Medizinethik: Profit statt Patientenwohl?

Medizinethik: Profit statt Patientenwohl?

Seminar zur Ehtik der Medizin und praktischen Philosophie

Die heutige hochtechnisierte Medizin verlängert und verbessert das Leben von Millionen Menschen. Zugleich bringt sie jedoch neue Herausforderungen mit sich, die sowohl individuelles als auch gesellschaftliches Konfliktpotenzial entfalten. Das liegt insbesondere daran, dass diese Herausforderungen unser Verständnis von „Selbstbestimmung“, „Gerechtigkeit“ und einem „guten Leben“, aber auch das berufliche Selbstverständnis vieler Ärzte zutiefst betreffen.

 
Im Seminar legen wir unseren Schwerpunkt auf zwei besonders brisante medizinethische Entwicklungen der vergangenen Jahre, nämlich auf die Herausforderungen der Transplantationsmedizin sowie die zunehmende Ökonomisierung des Gesundheitswesens.
Wir werden somit zunächst untersuchen, welche Organe auf welche Weise gegenwärtig transplantiert werden können, wie deren Vergabe europaweit organisiert ist – und anhand welcher Kriterien diese Vergabe entschieden wird. Denn hierbei entsteht nicht nur Missbrauchspotenzial, sondern es konkurrieren auch unterschiedliche Gerechtigkeitsmodelle miteinander, wodurch verschiedene neue drängende Fragen entstehen.
Im zweiten Teil des Seminars widmen wir uns der zunehmenden Regulierung des Gesundheitswesens nach den Kriterien von Wettbewerb und Effizienzsteigerung. Problematisch ist diese Entwicklung zum einen, weil sie von den Leistungsanreizen für Patienten und Ärzte bis zu den Zielen von Krankenhäusern und Krankenkassen mittlerweile alle Ebenen des Gesundheitswesens umfasst. Zum anderen ist diese Entwicklung problematisch, weil damit neue, teils schwerwiegende Zielkonflikte im Spannungsfeld von ärztlichem Berufsethos, Patientenwohl, Pharmaindustrie, Krankenhäusern und Krankenkassen entstehen. Kann ein Patient beispielsweise noch vollends auf die Empfehlung eines Arztes vertrauen, der Bonuszahlungen für bestimmte Diagnosen oder Therapien erhält? Können wir erwarten, dass Krankenhäuser, die von börsennotierten Kapitalgesellschaften geführt werden, ihr Handeln primär in den Dienst der Patienten stellen? Ist Patienten und auch Ärzten mit der Umstellung des Abrechnungsverfahrens auf das DRG-System (diagnosis related groups) tatsächlich gedient?

Am letzten Seminartag besteht dann die Möglichkeit, entweder eine Facette dieser beiden Themengebiete weiter zu vertiefen oder auch ein weiteres Feld der Medizinethik zu bearbeiten – wie etwa Sterbebegleitung oder Präimplantationsdiagnostik (PID). Dies überlassen wir den Interesseschwerpunkten der Teilnehmer und freuen uns schon jetzt auf ein diskussions- und erkenntnisreiches Seminar.

+ + + +

# Ziel der Übung:
Beantworten Sie die folgenden Fragen zum Lesetext knapp.
1. Auf welche zwei medizinethischen Entwicklungen legt das Seminar seinen Schwerpunkt?
2. Nach welchen Kriterien wird das Gesundheitswesen laut dem zweiten Teil des Seminars zunehmend reguliert?
3. Welche zwei weiteren Felder der Medizinethik werden für den letzten Seminartag als Beispiele genannt?

+ + + +

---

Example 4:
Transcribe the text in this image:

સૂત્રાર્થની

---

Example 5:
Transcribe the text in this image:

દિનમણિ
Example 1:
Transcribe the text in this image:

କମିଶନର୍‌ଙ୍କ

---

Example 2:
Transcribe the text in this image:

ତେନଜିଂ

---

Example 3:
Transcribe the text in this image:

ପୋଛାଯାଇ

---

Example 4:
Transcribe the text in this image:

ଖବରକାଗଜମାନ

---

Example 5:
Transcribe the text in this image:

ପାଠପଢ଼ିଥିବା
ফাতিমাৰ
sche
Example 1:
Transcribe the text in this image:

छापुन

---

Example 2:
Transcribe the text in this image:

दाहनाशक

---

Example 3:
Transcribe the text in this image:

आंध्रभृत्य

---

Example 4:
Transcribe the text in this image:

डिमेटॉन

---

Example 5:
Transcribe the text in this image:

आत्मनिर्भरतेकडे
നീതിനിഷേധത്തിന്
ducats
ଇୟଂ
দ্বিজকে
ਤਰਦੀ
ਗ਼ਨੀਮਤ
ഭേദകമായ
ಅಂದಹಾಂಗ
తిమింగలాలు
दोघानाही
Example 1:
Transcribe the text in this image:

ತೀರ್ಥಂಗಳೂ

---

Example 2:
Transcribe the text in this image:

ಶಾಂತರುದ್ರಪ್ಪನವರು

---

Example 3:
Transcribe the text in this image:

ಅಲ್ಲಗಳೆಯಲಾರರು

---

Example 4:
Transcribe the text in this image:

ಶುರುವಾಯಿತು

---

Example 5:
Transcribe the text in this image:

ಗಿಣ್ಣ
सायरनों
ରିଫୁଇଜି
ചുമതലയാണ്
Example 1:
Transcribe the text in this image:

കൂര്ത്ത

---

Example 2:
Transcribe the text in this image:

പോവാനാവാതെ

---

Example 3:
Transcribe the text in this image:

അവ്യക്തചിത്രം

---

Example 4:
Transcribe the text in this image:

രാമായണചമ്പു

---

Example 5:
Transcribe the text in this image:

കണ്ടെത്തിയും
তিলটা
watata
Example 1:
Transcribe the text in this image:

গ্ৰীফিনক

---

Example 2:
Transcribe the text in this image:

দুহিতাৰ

+ + + +

# Schriftliche Antwort:
1. Auf die Herausforderungen der Transplantationsmedizin und die zunehmende Ökonomisierung des Gesundheitswesens.
2. Nach den Kriterien von Wettbewerb und Effizienzsteigerung.
3. Sterbebegleitung und Präimplantationsdiagnostik (PID).